Par Franceinfo – Radio France – Publié le mercredi 12 janvier 2022 à 20h20.

Désinfection d’une classe par une Atsem, à Décines, le 7 mai 2020.  (JOEL PHILIPPON / MAXPPP)

Grève dans l’Éducation nationale : les personnels non enseignants affirment leur « ras-le-bol général », selon le Snuter-FSU : Julien Fonté, Co secrétaire général de la FSU territoriale -le syndicat regroupant des agents des collectivités territoriales et de leurs établissements publics- se dit « très confiant sur la mobilisation », ce mercredi sur Franceinfo.

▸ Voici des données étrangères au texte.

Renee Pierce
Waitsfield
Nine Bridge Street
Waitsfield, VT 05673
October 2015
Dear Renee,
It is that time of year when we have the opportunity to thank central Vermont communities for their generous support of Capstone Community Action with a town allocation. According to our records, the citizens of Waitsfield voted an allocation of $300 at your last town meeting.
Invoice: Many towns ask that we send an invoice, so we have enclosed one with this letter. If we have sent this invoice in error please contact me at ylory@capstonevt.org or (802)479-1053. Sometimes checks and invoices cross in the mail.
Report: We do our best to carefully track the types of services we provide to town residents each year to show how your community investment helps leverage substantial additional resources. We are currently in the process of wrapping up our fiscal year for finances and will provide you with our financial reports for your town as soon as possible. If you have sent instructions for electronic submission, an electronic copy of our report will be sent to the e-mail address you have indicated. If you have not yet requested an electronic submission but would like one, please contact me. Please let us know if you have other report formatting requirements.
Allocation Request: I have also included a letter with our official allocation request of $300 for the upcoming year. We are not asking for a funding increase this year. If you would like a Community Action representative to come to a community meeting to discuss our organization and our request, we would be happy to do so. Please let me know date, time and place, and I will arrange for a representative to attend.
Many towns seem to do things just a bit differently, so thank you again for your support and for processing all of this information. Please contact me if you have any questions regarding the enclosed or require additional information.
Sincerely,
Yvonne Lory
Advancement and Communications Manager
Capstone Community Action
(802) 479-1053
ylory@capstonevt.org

« Il y a un ras-le-bol général », a affirmé mercredi 12 janvier sur Franceinfo Julien Fonté, Co secrétaire général de la FSU territoriale (Snuter-FSU), le syndicat regroupant des agents des collectivités territoriales et de leurs établissements publics, alors qu’une grève a lieu jeudi 13 janvier dans l’Éducation nationale contre le protocole sanitaire mis en œuvre dans les établissements scolaires pour lutter contre la progression du Covid-19. Le Snuter-FSU s’est associé à l’appel à la grève. Julien Fonté se dit « très confiant sur la mobilisation ». Il pointe « un épuisement des collègues qui subissent la situation sanitaire depuis deux ans » et dénonce « des mesures qui sont incompréhensibles, qui changent régulièrement, qui alourdissent la charge de travail avec des remplacements qui ne sont pas toujours au rendez-vous quand il y a des absences ».

Le représentant syndical souligne « la pression et l’usure » supportées par les personnels depuis deux ans et déplore la « catastrophe » de la rentrée scolaire début janvier. « L’absence de protocole, les changements, c’est incompréhensible et c’est intenable, y compris pour leur santé. » Julien Fonté assure ne pas faire grève « contre un virus » mais « contre la gestion catastrophique de ce gouvernement de la situation sanitaire ». Il estime que, pour « garder l’école ouverte » malgré le virus, il faut se donner « les moyens de la garder ouverte dans des conditions sanitaires sûres pour tout le monde, les élèves, les familles et les personnels ».

Moyens matériels supplémentaires : Pour le Co secrétaire général du Snuter-FSU, « une bonne politique sanitaire » est « la même quels que soient les personnels ». Il prône de « sécuriser les bâtiments, au moins avoir des capteurs de CO2, des purificateurs d’air, des circuits de circulation pour les enfants et les élèves qui permettent une certaine sécurité ». Julien Fonté ajoute le besoin en « équipement en masque de qualité pour l’ensemble des personnels ».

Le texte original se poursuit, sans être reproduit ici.